Problems to work on:
#1 From the book report on Goodbye Helter Skelter, list the things Patty says she appreciates having had the opportunity to do with the book.
#2 Continue the book report on Goodbye Helter Skelter from its last sentence, keeping its voice and its chapter-by-chapter structure.
[Start Reading passage]
Monday, March 23, 2015

Goodbye Helter Skelter: Chapters Seventeen through Nineteen (The End)

Patty's book report on Goodbye Helter Skelter is coming to a close. She hopes that you have enjoyed it. Though Patty certainly does not agree with everything that George has written, she appreciates the opportunity to have read it, thought about it, and discussed it with the author.  Thank you, George, for your openness to enriching this experience.

Chapter Seventeen: "Aftermath."

The point of this chapter is to discuss what has happened to each convicted "Family member" since the trial: how their attitudes toward Charlie have changed and how Charlie is said to harbor no ill will towards any of them. Of Charlie, Stimson demonstrates that he has no desire nor illusions of being paroled. Charlie feels that we on the outside are the crooks who lie and cheat all the time. Also, he wants to be with "all the people that I came in with." Of a new trial, he does not want one for himself, but rather in order to uphold the sixth amendment for the good of the people.
[End Reading passage]
[Start Raw data]
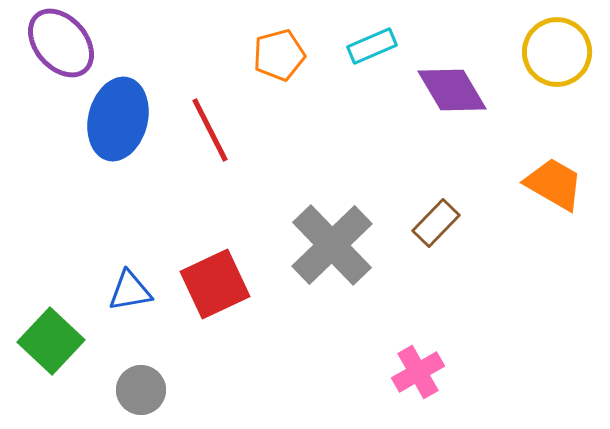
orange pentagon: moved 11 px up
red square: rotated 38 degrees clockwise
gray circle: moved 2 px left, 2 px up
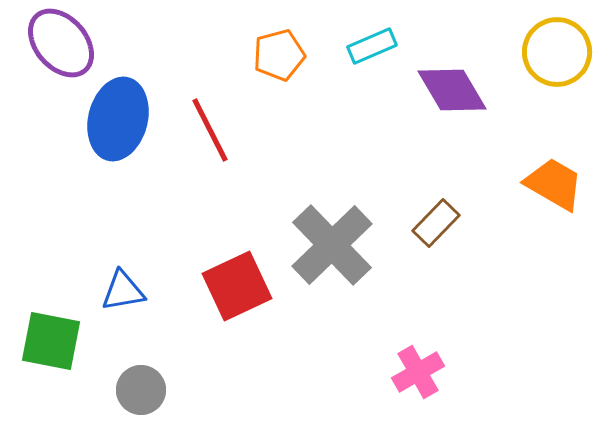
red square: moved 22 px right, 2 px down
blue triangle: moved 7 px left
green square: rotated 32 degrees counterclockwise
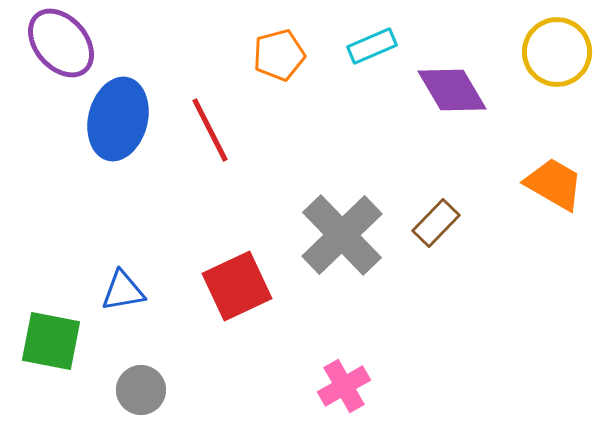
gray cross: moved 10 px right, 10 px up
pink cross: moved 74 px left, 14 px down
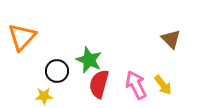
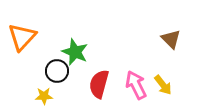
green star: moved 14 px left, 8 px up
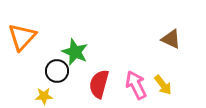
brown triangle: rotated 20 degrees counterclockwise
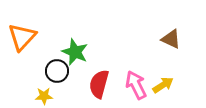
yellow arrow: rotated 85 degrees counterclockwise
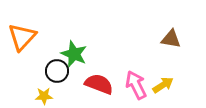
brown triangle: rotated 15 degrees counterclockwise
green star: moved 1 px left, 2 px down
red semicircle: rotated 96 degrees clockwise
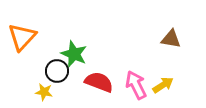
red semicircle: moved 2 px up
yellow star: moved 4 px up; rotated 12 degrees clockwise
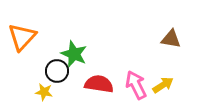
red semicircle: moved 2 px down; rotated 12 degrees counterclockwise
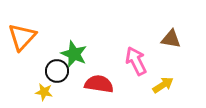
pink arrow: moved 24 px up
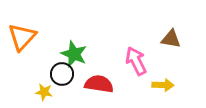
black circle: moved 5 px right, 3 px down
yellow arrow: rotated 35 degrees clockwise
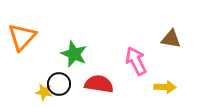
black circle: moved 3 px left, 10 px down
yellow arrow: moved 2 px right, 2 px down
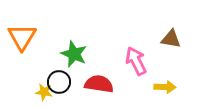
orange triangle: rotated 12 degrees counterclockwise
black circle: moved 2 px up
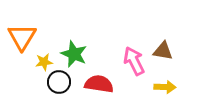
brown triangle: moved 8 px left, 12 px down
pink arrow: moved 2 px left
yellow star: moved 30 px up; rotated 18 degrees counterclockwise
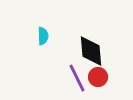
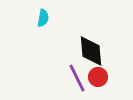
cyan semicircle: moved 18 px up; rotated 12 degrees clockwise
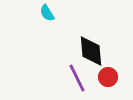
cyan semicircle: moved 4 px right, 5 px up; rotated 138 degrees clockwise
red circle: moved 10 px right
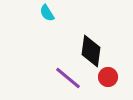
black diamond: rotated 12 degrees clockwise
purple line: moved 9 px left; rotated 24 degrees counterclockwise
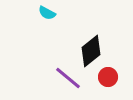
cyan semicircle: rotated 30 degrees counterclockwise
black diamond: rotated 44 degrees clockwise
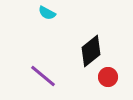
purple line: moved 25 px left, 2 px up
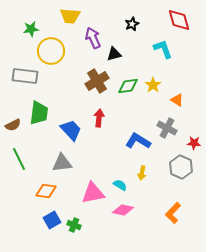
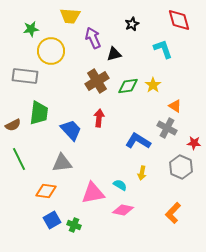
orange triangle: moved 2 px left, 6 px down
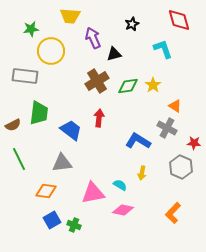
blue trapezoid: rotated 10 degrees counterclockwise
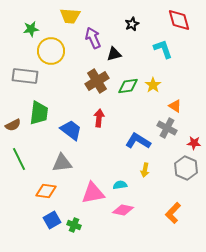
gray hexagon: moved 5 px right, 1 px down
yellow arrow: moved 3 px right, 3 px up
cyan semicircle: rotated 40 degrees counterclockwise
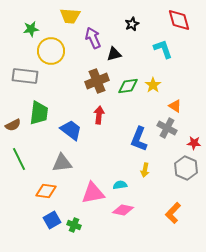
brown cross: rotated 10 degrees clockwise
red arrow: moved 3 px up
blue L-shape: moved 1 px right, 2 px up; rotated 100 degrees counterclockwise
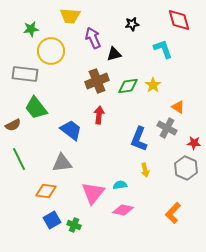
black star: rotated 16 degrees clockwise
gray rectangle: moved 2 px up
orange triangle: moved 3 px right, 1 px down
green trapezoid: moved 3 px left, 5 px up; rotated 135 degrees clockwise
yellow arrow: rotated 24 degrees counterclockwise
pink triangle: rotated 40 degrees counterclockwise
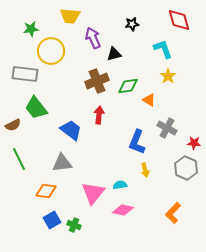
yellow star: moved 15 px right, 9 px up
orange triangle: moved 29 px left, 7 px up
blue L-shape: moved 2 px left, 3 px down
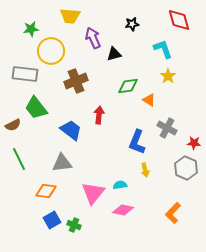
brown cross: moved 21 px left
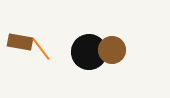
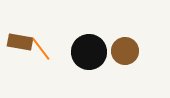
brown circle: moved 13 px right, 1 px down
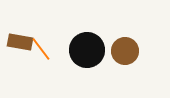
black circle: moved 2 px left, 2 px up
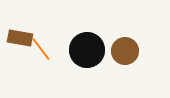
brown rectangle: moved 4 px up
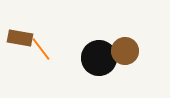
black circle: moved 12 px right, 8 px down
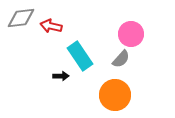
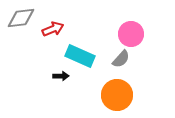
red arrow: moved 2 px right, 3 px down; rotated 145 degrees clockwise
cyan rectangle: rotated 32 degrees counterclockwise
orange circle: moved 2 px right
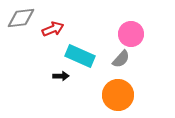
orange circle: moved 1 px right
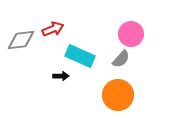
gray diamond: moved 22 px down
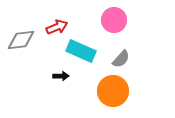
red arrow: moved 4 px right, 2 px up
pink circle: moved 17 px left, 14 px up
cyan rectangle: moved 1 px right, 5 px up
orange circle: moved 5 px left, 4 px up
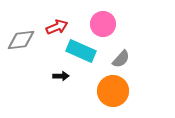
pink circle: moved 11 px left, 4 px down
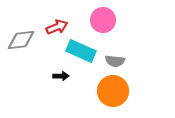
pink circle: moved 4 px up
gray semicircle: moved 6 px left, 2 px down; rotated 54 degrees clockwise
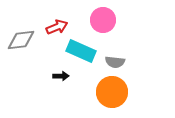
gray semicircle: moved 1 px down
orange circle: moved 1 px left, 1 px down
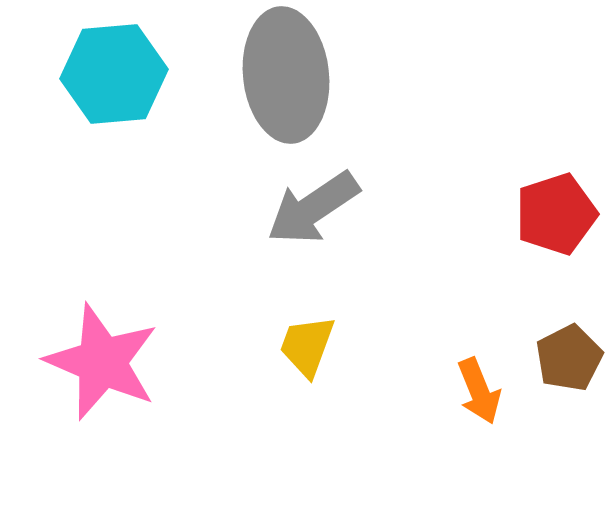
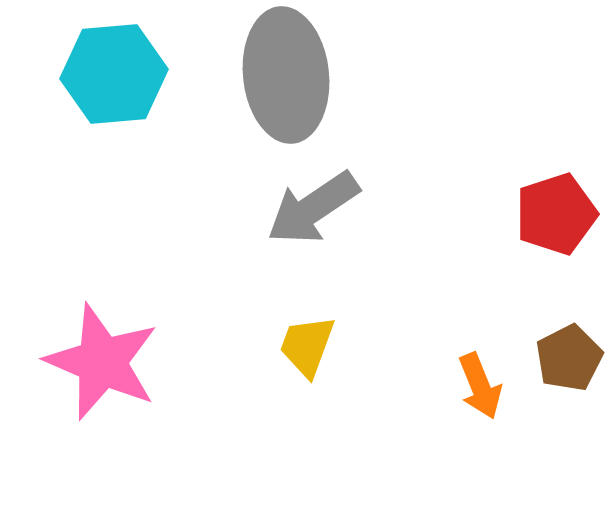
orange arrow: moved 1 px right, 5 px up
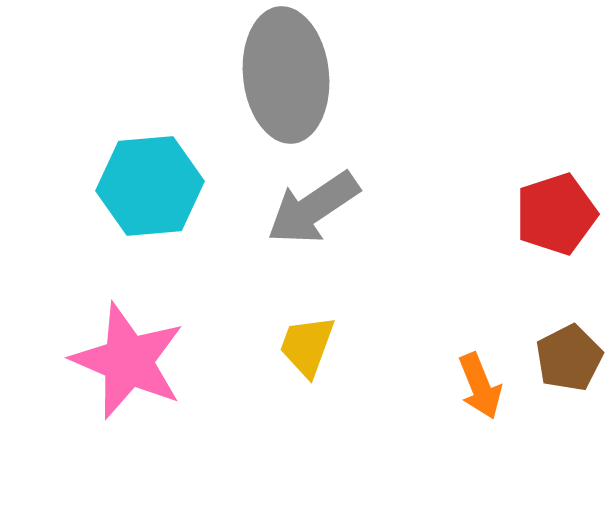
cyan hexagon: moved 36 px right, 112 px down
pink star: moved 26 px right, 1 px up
[End Raw data]
Answers per task:
#1
- Read it
- Thought about it
- Discussed it with the author

#2
Tex fought extradition to California long enough to have a trial separate from the others. Charlie says that he's a momma's boy, but kept his word, and did what he was supposed to do. Susan became a born again Christian in 1974 and lambasted Guns N Roses for recording Look at your Game Girl. Charlie says "I'm glad that she's got whatever she can get." Pat (Yellow) says that she was manipulated by Charlie while under the influence of drugs and that nothing was ever done at the ranch without Charlie's express permission. Charlie says that she has lied multiple times on TV but that he will not judge her. Leslie ("mean" Green) was granted bail for six months between 1977 and 1978. She said that Charlie became progressively more physically and verbally abusive of her during her time at Spahn, and even told her that she would die if she left him. She resents his dishonesty for not assuming his part of the blame for what happened. Charlie says that "I love her no matter what...She's not wrong in what she's saying...we can't look down at her like she's wrong because we can't see what she's looking at."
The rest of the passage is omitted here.